» Objetivo del ejercicio: Copia el tramo del relato que va desde "El día avanza." hasta "de la universidad.", reemplazando "vacas" por "ovejas".

» Fragmento del texto:
-.-.-

La mañana envuelve al pueblo con una densa niebla. Desayunamos en el café del hotel y luego me despido por última vez de Argos. Ahora cada quien emprende un camino distinto. Estoy por mi cuenta, en el mundo de los peregrinos.
Salgo sin prisa. Todos han partido temprano. Camino lento, en busca de las flechas amarillas que marcan el camino. En eso, aparece un peregrino caminando entre la bruma y me señala la dirección. Vamos charlando. Me dice que viene de Brasil y que está haciendo el Camino para combatir la ansiedad. El pueblo se acaba y nos encontramos atravesando el denso bosque que resguarda al pueblo de las montañas. Oliver, el brasileño, opta por detenerse a descansar. Le deseo un buen Camino y continúo. A los pocos pasos, me adelanta una chica alta, casi de mi estatura, con el cabello rubio, que lleva un ritmo acelerado.
Siento que ahora el Camino es diferente. Estoy rodeado de peregrinos y camino a un ritmo distinto al de ayer con Argos. Siento que estoy empezando de cero, activando músculos que hasta ahora no había usado, especialmente en los trayectos de bajada. Poco a poco, desaparecen las marcas acumuladas por tanto andar en bici. La entrepierna ya casi no me duele y los cuádriceps, bien marcados, pasan a segundo plano.
Veo pasar a los ciclistas y recuerdo la travesía vivida con Argos, y lo mucho que aprendí a su lado. Camino unas dos horas más y, tras una pendiente que me hace quitarme el abrigo, decido descansar. Los pies me duelen terriblemente. Compro un helado y me siento en la mesa de una tienda.
El siguiente tramo es más llevadero. Mis músculos ya están activados. No sé si fue hoy, pero me cruzo con un hombre a quien saludo en gallego. Él me responde jovialmente y, pensando que nací ayer, me “enseña” una frase en gallego y me dice que se la repita a la siguiente persona que vea. No entiendo la frase, porque no hablo gallego, pero estoy seguro de que escuché un “carajo” entrelazado.
El día avanza. Saludo a unas señoras canadienses y luego a otras estadounidenses, con quienes charlo un poco. Falta poco para llegar al siguiente pueblo. Me detengo a contemplar unas vacas. Les saco fotos y continúo hasta que me encuentro caminando junto a una chica. Es de China y apenas habla inglés, así que nos comunicamos por señas. Más adelante, se une a la conversación la misma chica rubia y alta que me adelantó más temprano, manteniendo su ritmo acelerado. Me cuenta, mientras entramos al pueblo, que es de Dinamarca y que está haciendo el Camino porque acaba de graduarse de la universidad.
Llegamos a Triacastela. Nos despedimos y voy en busca de un restaurante para almorzar. Pido el menú del peregrino. Como entrante, me sirven una olla de caldo gallego con un cucharón y un plato. Es una porción generosa, pero no voy a dejar sobras y faltar el respeto a los locales. Me sirvo tres o cuatro platos hasta que finalmente la acabo, dejando apenas espacio para el segundo. Días después, aprendería que no se espera que una persona se termine toda la olla.

-.-.-

(Registros de un conjunto de datos)

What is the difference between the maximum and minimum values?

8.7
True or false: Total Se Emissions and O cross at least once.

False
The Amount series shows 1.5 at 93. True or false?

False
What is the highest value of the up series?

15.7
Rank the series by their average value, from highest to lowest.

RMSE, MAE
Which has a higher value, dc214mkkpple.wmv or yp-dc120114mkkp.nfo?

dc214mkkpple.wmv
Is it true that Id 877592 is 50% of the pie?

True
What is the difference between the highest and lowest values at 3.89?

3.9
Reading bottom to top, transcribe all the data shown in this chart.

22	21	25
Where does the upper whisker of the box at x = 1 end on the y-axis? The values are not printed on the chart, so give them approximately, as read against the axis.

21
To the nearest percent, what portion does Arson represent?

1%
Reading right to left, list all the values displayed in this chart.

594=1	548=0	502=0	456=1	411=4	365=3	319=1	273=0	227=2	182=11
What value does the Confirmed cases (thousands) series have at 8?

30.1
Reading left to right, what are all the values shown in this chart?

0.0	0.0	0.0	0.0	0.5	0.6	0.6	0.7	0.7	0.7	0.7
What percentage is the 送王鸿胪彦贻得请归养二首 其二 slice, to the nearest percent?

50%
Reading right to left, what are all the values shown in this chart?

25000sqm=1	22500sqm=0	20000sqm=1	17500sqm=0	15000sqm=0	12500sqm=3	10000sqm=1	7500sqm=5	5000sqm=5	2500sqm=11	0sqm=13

-.-.-

» Resultado esperado:
El día avanza. Saludo a unas señoras canadienses y luego a otras estadounidenses, con quienes charlo un poco. Falta poco para llegar al siguiente pueblo. Me detengo a contemplar unas ovejas. Les saco fotos y continúo hasta que me encuentro caminando junto a una chica. Es de China y apenas habla inglés, así que nos comunicamos por señas. Más adelante, se une a la conversación la misma chica rubia y alta que me adelantó más temprano, manteniendo su ritmo acelerado. Me cuenta, mientras entramos al pueblo, que es de Dinamarca y que está haciendo el Camino porque acaba de graduarse de la universidad.